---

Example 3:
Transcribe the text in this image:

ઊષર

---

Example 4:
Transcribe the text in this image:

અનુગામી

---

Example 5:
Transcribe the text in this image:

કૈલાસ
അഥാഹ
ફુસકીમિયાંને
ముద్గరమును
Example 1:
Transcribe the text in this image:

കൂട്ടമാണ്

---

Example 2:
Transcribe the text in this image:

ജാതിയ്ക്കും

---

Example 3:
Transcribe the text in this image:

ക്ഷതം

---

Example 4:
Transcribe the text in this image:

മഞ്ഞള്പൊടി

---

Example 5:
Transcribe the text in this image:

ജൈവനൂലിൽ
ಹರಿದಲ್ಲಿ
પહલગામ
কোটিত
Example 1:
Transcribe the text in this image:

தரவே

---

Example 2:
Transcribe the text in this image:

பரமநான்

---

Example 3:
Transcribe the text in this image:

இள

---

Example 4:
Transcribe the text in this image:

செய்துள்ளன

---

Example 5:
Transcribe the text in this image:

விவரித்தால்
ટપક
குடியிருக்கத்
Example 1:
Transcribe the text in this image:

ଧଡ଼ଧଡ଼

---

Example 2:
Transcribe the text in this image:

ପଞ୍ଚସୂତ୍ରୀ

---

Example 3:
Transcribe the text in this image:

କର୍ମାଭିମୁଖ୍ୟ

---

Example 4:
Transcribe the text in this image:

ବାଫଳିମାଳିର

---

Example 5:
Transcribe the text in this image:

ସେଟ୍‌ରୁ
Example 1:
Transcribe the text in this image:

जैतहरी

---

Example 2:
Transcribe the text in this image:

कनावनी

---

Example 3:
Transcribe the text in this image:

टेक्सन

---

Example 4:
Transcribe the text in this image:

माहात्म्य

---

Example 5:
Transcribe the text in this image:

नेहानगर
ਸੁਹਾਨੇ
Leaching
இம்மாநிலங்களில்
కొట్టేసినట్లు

- ABOUT THIS TASK
Transcribe all of the data so that each line matches the source exactly.

- FINISHED TASK
---

Example 3:
Transcribe the text in this image:

ઊષર

---

Example 4:
Transcribe the text in this image:

અનુગામી

---

Example 5:
Transcribe the text in this image:

કૈલાસ
അഥാഹ
ફુસકીમિયાંને
ముద్గరమును
Example 1:
Transcribe the text in this image:

കൂട്ടമാണ്

---

Example 2:
Transcribe the text in this image:

ജാതിയ്ക്കും

---

Example 3:
Transcribe the text in this image:

ക്ഷതം

---

Example 4:
Transcribe the text in this image:

മഞ്ഞള്പൊടി

---

Example 5:
Transcribe the text in this image:

ജൈവനൂലിൽ
ಹರಿದಲ್ಲಿ
પહલગામ
কোটিত
Example 1:
Transcribe the text in this image:

தரவே

---

Example 2:
Transcribe the text in this image:

பரமநான்

---

Example 3:
Transcribe the text in this image:

இள

---

Example 4:
Transcribe the text in this image:

செய்துள்ளன

---

Example 5:
Transcribe the text in this image:

விவரித்தால்
ટપક
குடியிருக்கத்
Example 1:
Transcribe the text in this image:

ଧଡ଼ଧଡ଼

---

Example 2:
Transcribe the text in this image:

ପଞ୍ଚସୂତ୍ରୀ

---

Example 3:
Transcribe the text in this image:

କର୍ମାଭିମୁଖ୍ୟ

---

Example 4:
Transcribe the text in this image:

ବାଫଳିମାଳିର

---

Example 5:
Transcribe the text in this image:

ସେଟ୍‌ରୁ
Example 1:
Transcribe the text in this image:

जैतहरी

---

Example 2:
Transcribe the text in this image:

कनावनी

---

Example 3:
Transcribe the text in this image:

टेक्सन

---

Example 4:
Transcribe the text in this image:

माहात्म्य

---

Example 5:
Transcribe the text in this image:

नेहानगर
ਸੁਹਾਨੇ
Leaching
இம்மாநிலங்களில்
కొట్టేసినట్లు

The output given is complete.